Task goal
Search the material and gather each line with "lines" in it.

Data supplied

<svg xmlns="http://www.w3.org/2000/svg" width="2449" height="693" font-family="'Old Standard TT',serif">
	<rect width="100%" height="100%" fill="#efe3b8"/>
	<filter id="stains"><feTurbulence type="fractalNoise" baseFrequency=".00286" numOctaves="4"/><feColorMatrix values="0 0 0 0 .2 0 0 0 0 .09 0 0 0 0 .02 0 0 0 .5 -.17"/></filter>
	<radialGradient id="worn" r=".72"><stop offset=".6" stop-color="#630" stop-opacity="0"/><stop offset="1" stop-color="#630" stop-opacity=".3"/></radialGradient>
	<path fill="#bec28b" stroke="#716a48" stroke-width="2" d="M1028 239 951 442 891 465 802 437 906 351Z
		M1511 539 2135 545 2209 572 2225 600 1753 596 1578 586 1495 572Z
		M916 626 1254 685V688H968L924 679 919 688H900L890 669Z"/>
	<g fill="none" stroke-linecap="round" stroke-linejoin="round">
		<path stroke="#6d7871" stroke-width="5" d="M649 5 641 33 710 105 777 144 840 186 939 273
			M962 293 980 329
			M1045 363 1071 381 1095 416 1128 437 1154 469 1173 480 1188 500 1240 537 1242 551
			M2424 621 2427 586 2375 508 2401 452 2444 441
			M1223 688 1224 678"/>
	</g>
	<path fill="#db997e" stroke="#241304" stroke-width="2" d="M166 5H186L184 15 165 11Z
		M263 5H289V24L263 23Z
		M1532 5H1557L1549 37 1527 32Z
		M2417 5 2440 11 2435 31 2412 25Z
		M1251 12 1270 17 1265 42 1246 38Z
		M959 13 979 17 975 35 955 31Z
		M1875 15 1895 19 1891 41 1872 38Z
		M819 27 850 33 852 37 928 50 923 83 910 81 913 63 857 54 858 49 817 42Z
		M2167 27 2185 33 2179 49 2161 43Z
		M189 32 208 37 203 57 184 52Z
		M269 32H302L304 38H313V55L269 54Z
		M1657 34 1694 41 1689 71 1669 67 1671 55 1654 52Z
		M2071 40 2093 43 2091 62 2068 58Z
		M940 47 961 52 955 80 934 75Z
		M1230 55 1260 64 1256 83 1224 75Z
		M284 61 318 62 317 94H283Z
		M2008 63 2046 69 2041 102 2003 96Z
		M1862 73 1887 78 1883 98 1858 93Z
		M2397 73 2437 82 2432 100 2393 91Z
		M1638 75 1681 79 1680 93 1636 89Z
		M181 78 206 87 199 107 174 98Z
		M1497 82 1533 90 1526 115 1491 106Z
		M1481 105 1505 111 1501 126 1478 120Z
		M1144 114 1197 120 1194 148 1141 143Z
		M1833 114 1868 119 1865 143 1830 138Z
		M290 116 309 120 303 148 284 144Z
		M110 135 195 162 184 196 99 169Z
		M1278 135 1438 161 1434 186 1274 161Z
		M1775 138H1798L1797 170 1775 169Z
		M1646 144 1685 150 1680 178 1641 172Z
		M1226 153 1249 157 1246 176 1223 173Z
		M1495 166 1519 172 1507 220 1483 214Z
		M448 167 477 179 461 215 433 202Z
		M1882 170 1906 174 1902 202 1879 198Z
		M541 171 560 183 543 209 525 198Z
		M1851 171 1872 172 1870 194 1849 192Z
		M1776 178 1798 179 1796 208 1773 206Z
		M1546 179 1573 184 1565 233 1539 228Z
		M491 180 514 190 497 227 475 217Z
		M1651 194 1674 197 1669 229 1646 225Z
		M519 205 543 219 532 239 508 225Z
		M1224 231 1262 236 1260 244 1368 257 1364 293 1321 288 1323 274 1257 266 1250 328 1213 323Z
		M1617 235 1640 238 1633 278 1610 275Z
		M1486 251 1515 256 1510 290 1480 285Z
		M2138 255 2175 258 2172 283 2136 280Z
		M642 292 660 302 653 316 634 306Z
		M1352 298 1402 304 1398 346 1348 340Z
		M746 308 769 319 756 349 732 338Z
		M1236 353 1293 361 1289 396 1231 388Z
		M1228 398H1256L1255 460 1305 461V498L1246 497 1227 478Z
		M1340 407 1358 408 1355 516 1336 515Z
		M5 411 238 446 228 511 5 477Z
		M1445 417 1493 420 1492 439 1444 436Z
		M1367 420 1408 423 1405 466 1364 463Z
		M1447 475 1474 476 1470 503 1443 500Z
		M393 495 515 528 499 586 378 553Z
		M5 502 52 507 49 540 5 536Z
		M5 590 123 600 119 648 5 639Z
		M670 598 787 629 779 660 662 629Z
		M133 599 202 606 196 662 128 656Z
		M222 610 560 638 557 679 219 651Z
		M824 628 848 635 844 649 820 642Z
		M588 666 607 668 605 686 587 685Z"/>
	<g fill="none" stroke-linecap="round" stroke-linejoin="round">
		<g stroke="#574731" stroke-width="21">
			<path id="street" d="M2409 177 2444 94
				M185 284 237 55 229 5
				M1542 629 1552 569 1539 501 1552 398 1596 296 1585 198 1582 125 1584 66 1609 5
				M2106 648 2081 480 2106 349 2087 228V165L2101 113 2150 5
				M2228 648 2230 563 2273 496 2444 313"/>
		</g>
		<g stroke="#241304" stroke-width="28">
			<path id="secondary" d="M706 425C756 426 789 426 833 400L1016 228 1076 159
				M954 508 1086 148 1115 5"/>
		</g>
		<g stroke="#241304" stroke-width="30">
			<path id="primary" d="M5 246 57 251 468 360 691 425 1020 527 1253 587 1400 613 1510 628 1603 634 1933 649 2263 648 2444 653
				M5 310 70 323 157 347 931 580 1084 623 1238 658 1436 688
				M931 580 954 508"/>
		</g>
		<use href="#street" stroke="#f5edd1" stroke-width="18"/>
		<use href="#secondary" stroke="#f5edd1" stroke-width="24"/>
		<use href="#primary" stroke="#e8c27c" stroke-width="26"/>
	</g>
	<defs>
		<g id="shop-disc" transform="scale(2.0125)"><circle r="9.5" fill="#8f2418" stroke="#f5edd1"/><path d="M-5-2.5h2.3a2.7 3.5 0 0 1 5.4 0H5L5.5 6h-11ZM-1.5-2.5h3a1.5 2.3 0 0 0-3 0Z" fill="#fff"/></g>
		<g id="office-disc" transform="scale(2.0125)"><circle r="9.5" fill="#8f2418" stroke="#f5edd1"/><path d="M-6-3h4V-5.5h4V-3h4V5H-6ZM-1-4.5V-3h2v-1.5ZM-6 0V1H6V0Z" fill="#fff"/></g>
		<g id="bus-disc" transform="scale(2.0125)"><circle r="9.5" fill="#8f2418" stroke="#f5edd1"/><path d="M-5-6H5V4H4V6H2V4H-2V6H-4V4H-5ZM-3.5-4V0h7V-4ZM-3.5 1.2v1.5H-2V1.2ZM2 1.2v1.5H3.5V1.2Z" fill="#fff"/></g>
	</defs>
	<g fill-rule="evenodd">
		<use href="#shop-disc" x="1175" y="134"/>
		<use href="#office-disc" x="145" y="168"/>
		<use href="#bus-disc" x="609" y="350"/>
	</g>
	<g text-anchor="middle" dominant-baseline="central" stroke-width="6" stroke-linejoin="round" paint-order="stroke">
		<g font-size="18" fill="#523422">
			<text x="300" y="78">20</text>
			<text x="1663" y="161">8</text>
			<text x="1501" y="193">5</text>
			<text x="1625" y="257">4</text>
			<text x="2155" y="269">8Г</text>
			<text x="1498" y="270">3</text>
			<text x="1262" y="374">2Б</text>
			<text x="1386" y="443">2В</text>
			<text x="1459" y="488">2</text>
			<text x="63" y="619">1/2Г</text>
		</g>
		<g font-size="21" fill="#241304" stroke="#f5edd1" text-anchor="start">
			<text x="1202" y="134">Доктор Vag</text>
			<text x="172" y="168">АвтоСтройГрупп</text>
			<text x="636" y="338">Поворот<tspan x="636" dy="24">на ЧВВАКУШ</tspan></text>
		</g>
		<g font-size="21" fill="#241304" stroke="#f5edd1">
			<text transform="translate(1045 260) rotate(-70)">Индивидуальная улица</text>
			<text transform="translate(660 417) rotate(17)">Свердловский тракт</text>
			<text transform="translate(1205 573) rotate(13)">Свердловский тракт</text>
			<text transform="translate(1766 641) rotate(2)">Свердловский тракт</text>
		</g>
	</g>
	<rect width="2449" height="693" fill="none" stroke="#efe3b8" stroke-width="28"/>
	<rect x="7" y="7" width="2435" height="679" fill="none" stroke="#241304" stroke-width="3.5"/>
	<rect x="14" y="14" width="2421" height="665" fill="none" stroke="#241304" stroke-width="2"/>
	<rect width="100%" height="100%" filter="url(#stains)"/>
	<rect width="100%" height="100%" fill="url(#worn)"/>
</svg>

* * *

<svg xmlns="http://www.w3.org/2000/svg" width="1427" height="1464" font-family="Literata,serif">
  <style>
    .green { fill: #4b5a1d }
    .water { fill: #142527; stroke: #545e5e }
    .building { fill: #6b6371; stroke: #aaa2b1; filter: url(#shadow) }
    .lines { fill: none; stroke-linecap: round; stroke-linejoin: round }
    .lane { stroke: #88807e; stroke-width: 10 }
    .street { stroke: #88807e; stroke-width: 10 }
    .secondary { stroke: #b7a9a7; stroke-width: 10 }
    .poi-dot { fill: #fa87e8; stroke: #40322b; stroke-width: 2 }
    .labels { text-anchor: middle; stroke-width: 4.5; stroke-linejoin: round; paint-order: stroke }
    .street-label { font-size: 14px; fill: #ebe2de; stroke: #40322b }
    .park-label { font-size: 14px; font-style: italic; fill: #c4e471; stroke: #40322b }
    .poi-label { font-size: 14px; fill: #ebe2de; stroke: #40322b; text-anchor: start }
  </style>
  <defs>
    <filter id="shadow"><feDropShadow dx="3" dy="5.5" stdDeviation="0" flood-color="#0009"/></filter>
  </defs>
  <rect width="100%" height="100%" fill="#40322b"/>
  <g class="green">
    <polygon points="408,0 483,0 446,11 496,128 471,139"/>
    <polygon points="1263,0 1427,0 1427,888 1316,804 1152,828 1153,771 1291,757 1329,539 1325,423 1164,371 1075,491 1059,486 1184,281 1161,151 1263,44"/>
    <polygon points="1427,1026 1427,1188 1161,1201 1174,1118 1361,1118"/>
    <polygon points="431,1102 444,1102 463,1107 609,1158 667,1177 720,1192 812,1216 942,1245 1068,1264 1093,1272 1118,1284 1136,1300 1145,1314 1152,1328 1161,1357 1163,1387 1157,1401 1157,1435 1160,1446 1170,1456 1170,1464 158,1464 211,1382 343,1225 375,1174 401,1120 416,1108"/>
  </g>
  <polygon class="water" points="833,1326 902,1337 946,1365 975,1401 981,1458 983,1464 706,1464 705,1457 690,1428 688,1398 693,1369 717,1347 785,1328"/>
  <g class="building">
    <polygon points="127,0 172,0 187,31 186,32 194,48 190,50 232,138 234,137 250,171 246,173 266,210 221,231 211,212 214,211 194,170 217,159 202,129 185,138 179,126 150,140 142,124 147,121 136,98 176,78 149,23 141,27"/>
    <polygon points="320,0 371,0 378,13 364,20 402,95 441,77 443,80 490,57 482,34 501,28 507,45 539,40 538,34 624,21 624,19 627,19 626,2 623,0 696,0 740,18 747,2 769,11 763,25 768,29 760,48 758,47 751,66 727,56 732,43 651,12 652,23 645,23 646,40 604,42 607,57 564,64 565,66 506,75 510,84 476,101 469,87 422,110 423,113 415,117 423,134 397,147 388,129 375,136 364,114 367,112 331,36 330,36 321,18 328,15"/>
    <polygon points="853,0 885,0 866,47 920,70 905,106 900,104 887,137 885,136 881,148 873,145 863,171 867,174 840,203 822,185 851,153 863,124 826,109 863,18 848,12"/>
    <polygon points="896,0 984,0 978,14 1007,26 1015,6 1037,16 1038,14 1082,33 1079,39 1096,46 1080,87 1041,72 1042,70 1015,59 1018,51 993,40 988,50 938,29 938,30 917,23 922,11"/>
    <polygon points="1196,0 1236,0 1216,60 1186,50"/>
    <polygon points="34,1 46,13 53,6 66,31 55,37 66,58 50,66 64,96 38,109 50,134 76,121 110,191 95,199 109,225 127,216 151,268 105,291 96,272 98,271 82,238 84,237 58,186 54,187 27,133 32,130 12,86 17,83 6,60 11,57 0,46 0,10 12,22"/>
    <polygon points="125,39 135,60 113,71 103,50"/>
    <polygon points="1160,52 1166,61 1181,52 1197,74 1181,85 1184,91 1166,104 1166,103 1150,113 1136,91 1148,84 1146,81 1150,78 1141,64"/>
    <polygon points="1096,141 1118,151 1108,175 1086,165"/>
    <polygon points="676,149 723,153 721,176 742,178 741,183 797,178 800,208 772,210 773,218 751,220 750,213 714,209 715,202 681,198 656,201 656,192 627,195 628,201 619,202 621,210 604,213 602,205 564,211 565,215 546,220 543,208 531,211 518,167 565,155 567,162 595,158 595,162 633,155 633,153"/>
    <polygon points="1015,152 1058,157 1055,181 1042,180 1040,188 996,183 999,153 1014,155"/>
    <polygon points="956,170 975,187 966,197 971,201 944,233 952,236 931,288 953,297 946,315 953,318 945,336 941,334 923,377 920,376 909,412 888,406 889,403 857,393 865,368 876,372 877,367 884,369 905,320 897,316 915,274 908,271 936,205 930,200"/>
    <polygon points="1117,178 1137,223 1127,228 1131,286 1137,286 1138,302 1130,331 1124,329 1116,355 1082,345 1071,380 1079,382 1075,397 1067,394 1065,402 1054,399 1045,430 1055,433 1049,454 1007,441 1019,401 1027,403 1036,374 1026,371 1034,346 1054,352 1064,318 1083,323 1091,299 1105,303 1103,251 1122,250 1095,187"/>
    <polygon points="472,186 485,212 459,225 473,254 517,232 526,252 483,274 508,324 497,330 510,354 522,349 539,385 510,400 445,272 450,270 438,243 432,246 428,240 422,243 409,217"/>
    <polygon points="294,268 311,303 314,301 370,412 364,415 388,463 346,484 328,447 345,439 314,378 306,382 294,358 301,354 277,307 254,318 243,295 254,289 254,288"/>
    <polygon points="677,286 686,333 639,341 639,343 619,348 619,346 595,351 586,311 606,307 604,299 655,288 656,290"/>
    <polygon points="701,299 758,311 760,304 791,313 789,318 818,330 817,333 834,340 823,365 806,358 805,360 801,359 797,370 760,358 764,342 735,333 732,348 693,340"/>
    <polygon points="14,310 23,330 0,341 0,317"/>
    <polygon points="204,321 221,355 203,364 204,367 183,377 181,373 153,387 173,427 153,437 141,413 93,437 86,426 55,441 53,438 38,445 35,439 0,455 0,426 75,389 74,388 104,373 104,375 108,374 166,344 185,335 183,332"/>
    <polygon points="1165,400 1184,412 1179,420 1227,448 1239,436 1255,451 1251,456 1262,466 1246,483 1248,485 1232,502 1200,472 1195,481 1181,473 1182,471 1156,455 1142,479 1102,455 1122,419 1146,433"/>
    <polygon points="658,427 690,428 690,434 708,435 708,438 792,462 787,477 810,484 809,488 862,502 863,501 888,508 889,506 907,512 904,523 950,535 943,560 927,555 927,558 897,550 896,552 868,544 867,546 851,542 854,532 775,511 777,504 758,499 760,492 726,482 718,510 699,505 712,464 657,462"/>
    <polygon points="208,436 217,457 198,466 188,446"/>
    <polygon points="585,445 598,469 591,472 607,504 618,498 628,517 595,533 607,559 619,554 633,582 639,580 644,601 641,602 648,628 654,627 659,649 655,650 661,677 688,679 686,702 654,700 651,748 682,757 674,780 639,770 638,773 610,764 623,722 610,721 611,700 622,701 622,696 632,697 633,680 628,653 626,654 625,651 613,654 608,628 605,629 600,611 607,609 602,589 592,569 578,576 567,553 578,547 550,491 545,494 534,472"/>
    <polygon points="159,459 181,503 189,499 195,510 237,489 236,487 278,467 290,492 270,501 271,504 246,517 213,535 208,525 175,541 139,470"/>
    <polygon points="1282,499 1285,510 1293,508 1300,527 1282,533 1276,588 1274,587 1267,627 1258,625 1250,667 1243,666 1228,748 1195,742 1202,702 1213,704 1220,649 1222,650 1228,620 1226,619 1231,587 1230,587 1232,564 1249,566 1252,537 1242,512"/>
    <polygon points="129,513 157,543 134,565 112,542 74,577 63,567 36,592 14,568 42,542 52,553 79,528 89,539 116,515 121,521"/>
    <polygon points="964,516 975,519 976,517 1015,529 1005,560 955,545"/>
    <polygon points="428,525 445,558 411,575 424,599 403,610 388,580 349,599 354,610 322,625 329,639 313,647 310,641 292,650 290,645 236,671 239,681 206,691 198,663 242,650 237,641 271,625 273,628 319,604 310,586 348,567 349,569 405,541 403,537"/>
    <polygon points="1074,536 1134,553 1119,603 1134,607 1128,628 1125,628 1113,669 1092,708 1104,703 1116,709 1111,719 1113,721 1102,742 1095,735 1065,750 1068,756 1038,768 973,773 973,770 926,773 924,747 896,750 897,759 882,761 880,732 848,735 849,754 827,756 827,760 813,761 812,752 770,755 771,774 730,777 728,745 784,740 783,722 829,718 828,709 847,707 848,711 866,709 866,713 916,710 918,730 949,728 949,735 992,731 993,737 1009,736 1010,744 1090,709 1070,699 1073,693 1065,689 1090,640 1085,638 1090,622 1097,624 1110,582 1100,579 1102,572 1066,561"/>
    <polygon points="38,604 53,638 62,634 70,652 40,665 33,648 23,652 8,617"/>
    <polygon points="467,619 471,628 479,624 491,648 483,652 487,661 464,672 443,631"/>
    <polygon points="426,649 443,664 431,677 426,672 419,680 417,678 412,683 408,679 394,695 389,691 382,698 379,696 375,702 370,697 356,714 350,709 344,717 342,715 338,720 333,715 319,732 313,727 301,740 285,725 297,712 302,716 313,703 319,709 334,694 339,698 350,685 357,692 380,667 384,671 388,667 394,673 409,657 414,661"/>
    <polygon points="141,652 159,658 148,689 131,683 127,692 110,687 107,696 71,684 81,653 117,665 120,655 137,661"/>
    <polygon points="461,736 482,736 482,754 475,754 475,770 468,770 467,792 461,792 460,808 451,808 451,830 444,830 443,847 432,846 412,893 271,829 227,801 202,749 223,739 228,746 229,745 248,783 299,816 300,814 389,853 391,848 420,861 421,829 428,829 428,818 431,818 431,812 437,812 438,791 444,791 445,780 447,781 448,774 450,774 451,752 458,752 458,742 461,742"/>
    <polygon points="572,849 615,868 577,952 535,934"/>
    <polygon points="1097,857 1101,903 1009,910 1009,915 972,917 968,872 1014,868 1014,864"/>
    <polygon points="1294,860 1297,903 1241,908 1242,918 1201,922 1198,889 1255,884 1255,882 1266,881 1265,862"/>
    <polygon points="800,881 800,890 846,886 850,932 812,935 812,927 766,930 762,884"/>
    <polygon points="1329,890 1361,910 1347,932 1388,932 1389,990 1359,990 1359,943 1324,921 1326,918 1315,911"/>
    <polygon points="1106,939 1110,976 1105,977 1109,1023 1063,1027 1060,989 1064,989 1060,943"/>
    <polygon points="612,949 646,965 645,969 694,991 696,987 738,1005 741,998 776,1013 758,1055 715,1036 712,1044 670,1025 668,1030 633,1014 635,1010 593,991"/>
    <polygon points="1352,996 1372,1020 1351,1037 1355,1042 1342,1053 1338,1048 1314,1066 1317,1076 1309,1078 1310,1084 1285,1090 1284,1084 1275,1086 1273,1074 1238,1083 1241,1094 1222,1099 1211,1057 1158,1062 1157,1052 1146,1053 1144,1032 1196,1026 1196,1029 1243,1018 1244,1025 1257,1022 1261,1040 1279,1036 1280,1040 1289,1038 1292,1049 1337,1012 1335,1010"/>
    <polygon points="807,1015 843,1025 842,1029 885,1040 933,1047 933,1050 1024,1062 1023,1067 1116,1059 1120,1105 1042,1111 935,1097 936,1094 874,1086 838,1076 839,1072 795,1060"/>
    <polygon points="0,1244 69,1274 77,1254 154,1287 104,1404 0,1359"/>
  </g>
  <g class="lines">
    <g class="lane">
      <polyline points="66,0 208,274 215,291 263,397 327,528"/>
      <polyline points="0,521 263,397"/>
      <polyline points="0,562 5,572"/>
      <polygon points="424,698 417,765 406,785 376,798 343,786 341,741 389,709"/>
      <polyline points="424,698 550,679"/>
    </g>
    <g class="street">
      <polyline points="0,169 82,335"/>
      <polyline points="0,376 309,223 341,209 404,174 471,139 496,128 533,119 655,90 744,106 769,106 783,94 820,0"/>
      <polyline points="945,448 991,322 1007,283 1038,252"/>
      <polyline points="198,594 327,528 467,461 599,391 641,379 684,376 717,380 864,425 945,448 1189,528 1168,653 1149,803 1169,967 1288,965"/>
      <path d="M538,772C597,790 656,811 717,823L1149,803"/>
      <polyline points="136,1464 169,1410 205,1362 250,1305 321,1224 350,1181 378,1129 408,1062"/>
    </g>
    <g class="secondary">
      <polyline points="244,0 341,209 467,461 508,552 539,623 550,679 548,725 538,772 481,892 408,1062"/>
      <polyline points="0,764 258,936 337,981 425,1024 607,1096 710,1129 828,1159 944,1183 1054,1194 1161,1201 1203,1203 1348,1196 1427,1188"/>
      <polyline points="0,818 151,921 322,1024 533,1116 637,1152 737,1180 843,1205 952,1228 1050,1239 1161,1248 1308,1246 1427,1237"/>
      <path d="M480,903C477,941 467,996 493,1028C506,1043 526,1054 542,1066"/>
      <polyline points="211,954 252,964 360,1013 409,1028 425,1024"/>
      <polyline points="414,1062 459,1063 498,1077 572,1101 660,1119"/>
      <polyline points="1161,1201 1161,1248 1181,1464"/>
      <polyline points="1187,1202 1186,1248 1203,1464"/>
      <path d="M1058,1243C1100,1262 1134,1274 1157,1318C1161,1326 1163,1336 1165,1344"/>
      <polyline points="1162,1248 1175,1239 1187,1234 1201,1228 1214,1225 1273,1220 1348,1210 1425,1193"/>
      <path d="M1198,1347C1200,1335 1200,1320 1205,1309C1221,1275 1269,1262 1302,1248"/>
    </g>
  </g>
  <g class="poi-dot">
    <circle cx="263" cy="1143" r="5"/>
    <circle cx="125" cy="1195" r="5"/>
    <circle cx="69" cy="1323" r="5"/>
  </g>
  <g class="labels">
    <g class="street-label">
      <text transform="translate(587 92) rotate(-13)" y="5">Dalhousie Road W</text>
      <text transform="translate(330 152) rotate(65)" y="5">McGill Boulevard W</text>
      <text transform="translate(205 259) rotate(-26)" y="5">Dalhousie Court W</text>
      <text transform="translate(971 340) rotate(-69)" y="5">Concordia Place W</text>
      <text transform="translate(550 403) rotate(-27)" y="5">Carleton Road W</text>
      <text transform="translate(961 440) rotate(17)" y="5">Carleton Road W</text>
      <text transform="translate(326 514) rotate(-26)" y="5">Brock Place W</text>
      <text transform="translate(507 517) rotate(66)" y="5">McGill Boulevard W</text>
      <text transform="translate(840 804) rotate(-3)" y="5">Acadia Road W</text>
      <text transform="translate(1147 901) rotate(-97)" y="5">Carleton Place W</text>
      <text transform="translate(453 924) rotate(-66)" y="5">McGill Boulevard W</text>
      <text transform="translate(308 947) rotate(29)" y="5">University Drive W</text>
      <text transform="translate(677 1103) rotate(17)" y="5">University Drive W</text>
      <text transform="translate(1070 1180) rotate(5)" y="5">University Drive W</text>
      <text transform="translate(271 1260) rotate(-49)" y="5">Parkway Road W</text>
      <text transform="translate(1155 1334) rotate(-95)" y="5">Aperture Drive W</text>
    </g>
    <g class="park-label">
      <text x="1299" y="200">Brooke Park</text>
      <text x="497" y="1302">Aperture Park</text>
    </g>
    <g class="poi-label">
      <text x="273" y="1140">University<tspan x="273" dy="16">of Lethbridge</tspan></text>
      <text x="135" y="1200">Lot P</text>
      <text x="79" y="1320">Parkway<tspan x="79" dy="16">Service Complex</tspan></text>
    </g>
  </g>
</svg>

Solution below
    .lines { fill: none; stroke-linecap: round; stroke-linejoin: round }
  <g class="lines">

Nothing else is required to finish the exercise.